* _Task item_
Look through the lines below and extract any with the word "pyautogui".

* _Given entries_

■ ■ ■ ■ ■

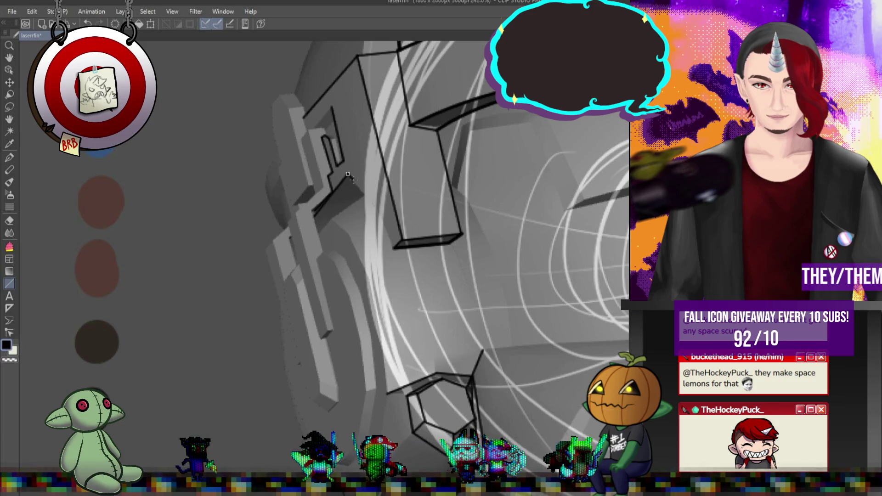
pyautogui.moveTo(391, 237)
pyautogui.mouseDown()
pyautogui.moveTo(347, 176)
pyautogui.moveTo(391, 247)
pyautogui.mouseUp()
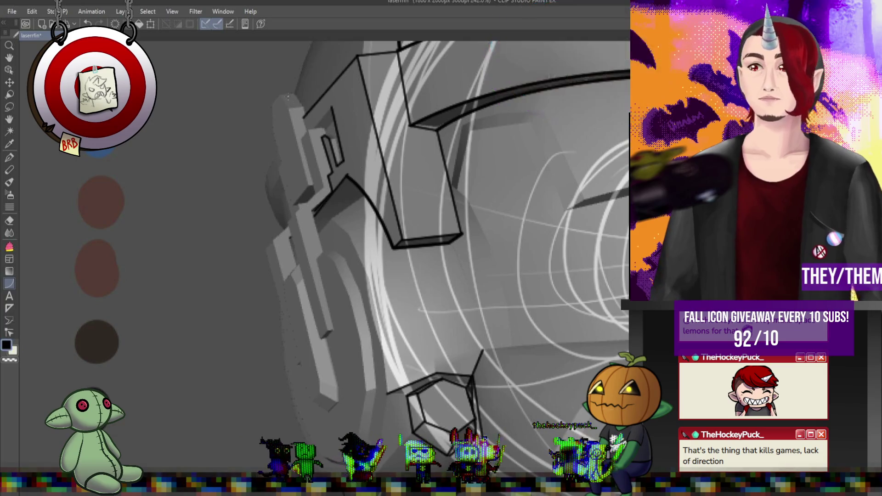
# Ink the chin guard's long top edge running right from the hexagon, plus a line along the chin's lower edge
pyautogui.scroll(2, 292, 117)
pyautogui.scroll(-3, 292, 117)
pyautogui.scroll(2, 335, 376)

■ ■ ■ ■ ■

* _Result for this task_
pyautogui.moveTo(391, 237)
pyautogui.mouseDown()
pyautogui.moveTo(347, 176)
pyautogui.moveTo(391, 247)
pyautogui.mouseUp()
pyautogui.scroll(2, 292, 117)
pyautogui.scroll(-3, 292, 117)
pyautogui.scroll(2, 335, 376)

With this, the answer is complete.